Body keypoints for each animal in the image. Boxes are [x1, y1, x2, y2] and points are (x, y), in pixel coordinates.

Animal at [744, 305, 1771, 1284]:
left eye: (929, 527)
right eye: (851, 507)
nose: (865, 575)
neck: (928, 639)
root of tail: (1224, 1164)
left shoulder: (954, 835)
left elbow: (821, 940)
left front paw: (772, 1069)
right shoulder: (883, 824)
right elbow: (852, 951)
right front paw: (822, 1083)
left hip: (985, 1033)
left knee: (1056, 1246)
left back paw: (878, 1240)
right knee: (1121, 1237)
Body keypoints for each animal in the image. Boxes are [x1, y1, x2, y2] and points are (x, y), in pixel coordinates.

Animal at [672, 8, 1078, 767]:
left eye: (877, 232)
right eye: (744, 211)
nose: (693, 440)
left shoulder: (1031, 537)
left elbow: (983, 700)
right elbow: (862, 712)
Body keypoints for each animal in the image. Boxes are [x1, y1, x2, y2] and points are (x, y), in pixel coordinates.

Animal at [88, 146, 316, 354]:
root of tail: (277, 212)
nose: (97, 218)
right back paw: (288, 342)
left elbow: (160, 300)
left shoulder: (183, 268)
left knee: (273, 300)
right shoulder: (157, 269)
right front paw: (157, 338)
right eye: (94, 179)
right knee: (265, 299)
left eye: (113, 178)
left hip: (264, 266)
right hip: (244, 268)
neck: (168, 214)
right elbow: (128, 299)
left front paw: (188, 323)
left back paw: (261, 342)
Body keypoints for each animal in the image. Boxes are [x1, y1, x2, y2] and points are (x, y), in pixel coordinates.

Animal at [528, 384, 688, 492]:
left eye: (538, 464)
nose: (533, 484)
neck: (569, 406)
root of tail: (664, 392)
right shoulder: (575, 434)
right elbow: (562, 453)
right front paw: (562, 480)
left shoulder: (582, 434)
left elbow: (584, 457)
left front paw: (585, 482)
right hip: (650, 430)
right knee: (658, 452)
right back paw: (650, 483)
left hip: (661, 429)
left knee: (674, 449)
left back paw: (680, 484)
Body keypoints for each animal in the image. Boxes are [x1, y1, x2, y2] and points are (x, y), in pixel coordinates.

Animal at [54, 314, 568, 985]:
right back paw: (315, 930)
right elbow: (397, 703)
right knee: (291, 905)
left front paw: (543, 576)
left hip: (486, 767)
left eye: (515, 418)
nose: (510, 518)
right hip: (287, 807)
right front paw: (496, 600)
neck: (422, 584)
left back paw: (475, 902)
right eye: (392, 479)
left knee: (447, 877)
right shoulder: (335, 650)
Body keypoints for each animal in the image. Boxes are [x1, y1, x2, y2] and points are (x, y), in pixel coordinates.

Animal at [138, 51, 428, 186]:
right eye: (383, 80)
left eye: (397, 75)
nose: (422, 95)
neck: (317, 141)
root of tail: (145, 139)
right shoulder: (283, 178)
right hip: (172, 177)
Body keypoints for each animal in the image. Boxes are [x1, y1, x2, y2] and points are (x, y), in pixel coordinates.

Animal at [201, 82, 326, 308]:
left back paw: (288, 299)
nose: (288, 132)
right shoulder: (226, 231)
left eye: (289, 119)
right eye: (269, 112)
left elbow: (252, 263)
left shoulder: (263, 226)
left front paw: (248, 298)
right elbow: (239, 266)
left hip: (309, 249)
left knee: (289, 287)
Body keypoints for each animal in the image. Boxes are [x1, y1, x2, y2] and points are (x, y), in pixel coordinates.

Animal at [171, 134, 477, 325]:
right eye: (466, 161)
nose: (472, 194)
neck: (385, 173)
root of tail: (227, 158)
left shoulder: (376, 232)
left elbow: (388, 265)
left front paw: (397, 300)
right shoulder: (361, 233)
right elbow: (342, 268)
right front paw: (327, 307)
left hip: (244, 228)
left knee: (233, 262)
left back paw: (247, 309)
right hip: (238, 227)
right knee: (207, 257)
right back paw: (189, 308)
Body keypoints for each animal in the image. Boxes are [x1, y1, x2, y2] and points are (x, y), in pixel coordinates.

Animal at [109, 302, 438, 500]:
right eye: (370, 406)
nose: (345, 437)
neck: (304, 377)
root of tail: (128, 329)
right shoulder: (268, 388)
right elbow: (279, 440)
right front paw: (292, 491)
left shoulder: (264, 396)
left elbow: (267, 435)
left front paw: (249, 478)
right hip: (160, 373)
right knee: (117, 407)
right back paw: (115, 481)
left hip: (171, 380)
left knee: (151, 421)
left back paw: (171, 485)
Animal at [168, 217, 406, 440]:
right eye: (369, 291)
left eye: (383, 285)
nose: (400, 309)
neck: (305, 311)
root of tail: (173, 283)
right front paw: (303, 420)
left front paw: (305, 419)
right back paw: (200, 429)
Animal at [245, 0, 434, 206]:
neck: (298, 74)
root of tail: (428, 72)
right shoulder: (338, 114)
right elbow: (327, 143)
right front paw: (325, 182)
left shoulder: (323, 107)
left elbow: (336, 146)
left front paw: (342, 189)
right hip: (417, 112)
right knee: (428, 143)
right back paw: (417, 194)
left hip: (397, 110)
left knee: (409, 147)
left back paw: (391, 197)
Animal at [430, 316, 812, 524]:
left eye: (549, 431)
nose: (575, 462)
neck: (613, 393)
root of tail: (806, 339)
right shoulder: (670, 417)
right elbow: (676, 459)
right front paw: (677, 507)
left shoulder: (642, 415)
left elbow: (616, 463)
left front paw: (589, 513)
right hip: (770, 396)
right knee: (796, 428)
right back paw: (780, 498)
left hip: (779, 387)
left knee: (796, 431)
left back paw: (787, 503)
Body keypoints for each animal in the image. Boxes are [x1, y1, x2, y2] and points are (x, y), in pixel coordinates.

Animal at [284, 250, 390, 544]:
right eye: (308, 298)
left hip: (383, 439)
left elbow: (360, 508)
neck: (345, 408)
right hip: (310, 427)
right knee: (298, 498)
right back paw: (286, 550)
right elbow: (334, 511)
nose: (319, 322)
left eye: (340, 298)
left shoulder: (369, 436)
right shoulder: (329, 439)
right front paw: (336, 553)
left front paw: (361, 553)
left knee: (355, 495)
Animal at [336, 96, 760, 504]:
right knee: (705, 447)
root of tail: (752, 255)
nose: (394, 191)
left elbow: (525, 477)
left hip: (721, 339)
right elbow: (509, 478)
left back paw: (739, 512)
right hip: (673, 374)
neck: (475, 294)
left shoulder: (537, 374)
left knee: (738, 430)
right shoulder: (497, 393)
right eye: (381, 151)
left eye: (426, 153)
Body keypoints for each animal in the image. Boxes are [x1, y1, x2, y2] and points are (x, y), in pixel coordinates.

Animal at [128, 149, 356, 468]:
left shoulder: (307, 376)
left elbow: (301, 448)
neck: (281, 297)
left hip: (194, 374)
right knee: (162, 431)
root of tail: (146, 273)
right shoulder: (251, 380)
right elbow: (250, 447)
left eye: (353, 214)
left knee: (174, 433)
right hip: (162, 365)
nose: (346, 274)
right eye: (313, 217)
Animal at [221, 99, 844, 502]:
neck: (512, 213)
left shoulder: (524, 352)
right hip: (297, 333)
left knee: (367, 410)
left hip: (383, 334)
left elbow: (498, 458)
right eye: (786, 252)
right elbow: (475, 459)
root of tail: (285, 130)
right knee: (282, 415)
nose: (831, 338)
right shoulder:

== REQUIRED WORK ==
Without any alteration, repeat the entire listing.

== WRITTEN RESPONSE ==
Body keypoints for each animal in the image. Boxes are [x1, y1, x2, y2] and points are (x, y), in pixel coordinates.

Animal at [744, 305, 1771, 1284]:
left eye: (929, 527)
right eye: (851, 507)
nose: (865, 575)
neck: (928, 639)
root of tail: (1224, 1164)
left shoulder: (954, 835)
left elbow: (821, 940)
left front paw: (772, 1069)
right shoulder: (883, 824)
right elbow: (852, 951)
right front paw: (822, 1083)
left hip: (985, 1033)
left knee: (1056, 1246)
left back paw: (878, 1240)
right knee: (1121, 1237)
Body keypoints for each animal in the image. Boxes are [x1, y1, x2, y2] and points are (x, y), in pixel coordinates.

Animal at [672, 8, 1078, 767]:
left eye: (877, 232)
right eye: (744, 211)
nose: (693, 440)
left shoulder: (1031, 537)
left elbow: (983, 700)
right elbow: (862, 712)
Body keypoints for each animal in the image. Boxes are [x1, y1, x2, y2] and points are (x, y), in pixel coordinates.

Animal at [88, 146, 316, 354]:
root of tail: (277, 212)
nose: (97, 218)
right back paw: (288, 342)
left elbow: (160, 300)
left shoulder: (183, 268)
left knee: (273, 300)
right shoulder: (157, 269)
right front paw: (157, 338)
right eye: (94, 179)
right knee: (265, 299)
left eye: (113, 178)
left hip: (264, 266)
right hip: (244, 268)
neck: (168, 214)
right elbow: (128, 299)
left front paw: (188, 323)
left back paw: (261, 342)
Body keypoints for each animal in the image. Boxes are [x1, y1, x2, y2] and points are (x, y), in pixel coordinates.

Animal at [528, 384, 688, 492]:
left eye: (538, 464)
nose: (533, 484)
neck: (569, 406)
root of tail: (664, 392)
right shoulder: (575, 434)
right elbow: (562, 453)
right front paw: (562, 480)
left shoulder: (582, 434)
left elbow: (584, 457)
left front paw: (585, 482)
right hip: (650, 430)
right knee: (658, 452)
right back paw: (650, 483)
left hip: (661, 429)
left knee: (674, 449)
left back paw: (680, 484)
Body keypoints for each animal in the image. Boxes are [x1, y1, x2, y2] and points are (x, y), in pixel coordinates.

Animal at [54, 314, 568, 985]:
right back paw: (315, 930)
right elbow: (397, 703)
right knee: (291, 905)
left front paw: (543, 576)
left hip: (486, 767)
left eye: (515, 418)
nose: (510, 518)
right hip: (287, 807)
right front paw: (496, 600)
neck: (422, 584)
left back paw: (475, 902)
right eye: (392, 479)
left knee: (447, 877)
right shoulder: (335, 650)
Body keypoints for each animal in the image. Boxes are [x1, y1, x2, y2] and points are (x, y), in pixel coordinates.

Animal at [138, 51, 428, 186]:
right eye: (383, 80)
left eye: (397, 75)
nose: (422, 95)
neck: (317, 141)
root of tail: (145, 139)
right shoulder: (283, 178)
right hip: (172, 177)
Body keypoints for each animal in the image. Boxes are [x1, y1, x2, y2] and points are (x, y), in pixel coordinates.

Animal at [201, 82, 326, 308]:
left back paw: (288, 299)
nose: (288, 132)
right shoulder: (226, 231)
left eye: (289, 119)
right eye: (269, 112)
left elbow: (252, 263)
left shoulder: (263, 226)
left front paw: (248, 298)
right elbow: (239, 266)
left hip: (309, 249)
left knee: (289, 287)
Body keypoints for each animal in the image. Boxes are [x1, y1, x2, y2] and points are (x, y), in pixel coordinates.

Animal at [171, 134, 477, 325]:
right eye: (466, 161)
nose: (472, 194)
neck: (385, 173)
root of tail: (227, 158)
left shoulder: (376, 232)
left elbow: (388, 265)
left front paw: (397, 300)
right shoulder: (361, 233)
right elbow: (342, 268)
right front paw: (327, 307)
left hip: (244, 228)
left knee: (233, 262)
left back paw: (247, 309)
right hip: (238, 227)
right knee: (207, 257)
right back paw: (189, 308)
Body keypoints for each animal in the image. Boxes are [x1, y1, x2, y2] and points are (x, y), in pixel coordinates.

Animal at [109, 302, 438, 500]:
right eye: (370, 406)
nose: (345, 437)
neck: (304, 377)
root of tail: (128, 329)
right shoulder: (268, 388)
right elbow: (279, 440)
right front paw: (292, 491)
left shoulder: (264, 396)
left elbow: (267, 435)
left front paw: (249, 478)
right hip: (160, 373)
right knee: (117, 407)
right back paw: (115, 481)
left hip: (171, 380)
left knee: (151, 421)
left back paw: (171, 485)
Animal at [168, 217, 406, 440]:
right eye: (369, 291)
left eye: (383, 285)
nose: (400, 309)
neck: (305, 311)
root of tail: (173, 283)
right front paw: (303, 420)
left front paw: (305, 419)
right back paw: (200, 429)
Animal at [245, 0, 434, 206]:
neck: (298, 74)
root of tail: (428, 72)
right shoulder: (338, 114)
right elbow: (327, 143)
right front paw: (325, 182)
left shoulder: (323, 107)
left elbow: (336, 146)
left front paw: (342, 189)
right hip: (417, 112)
right knee: (428, 143)
right back paw: (417, 194)
left hip: (397, 110)
left knee: (409, 147)
left back paw: (391, 197)
Animal at [430, 316, 812, 524]:
left eye: (549, 431)
nose: (575, 462)
neck: (613, 393)
root of tail: (806, 339)
right shoulder: (670, 417)
right elbow: (676, 459)
right front paw: (677, 507)
left shoulder: (642, 415)
left elbow: (616, 463)
left front paw: (589, 513)
right hip: (770, 396)
right knee: (796, 428)
right back paw: (780, 498)
left hip: (779, 387)
left knee: (796, 431)
left back paw: (787, 503)
Body keypoints for each animal in the image. Boxes are [x1, y1, x2, y2] and points are (x, y), in pixel coordinates.

Animal at [284, 250, 390, 544]:
right eye: (308, 298)
left hip: (383, 439)
left elbow: (360, 508)
neck: (345, 408)
right hip: (310, 427)
right knee: (298, 498)
right back paw: (286, 550)
right elbow: (334, 511)
nose: (319, 322)
left eye: (340, 298)
left shoulder: (369, 436)
right shoulder: (329, 439)
right front paw: (336, 553)
left front paw: (361, 553)
left knee: (355, 495)
Animal at [336, 96, 760, 504]:
right knee: (705, 447)
root of tail: (752, 255)
nose: (394, 191)
left elbow: (525, 477)
left hip: (721, 339)
right elbow: (509, 478)
left back paw: (739, 512)
right hip: (673, 374)
neck: (475, 294)
left shoulder: (537, 374)
left knee: (738, 430)
right shoulder: (497, 393)
right eye: (381, 151)
left eye: (426, 153)
Body keypoints for each animal in the image. Boxes are [x1, y1, x2, y2] and points are (x, y), in pixel coordinates.

Animal at [128, 149, 356, 468]:
left shoulder: (307, 376)
left elbow: (301, 448)
neck: (281, 297)
left hip: (194, 374)
right knee: (162, 431)
root of tail: (146, 273)
right shoulder: (251, 380)
right elbow: (250, 447)
left eye: (353, 214)
left knee: (174, 433)
right hip: (162, 365)
nose: (346, 274)
right eye: (313, 217)
Animal at [221, 99, 844, 502]:
neck: (512, 213)
left shoulder: (524, 352)
right hip: (297, 333)
left knee: (367, 410)
left hip: (383, 334)
left elbow: (498, 458)
right eye: (786, 252)
right elbow: (475, 459)
root of tail: (285, 130)
right knee: (282, 415)
nose: (831, 338)
right shoulder:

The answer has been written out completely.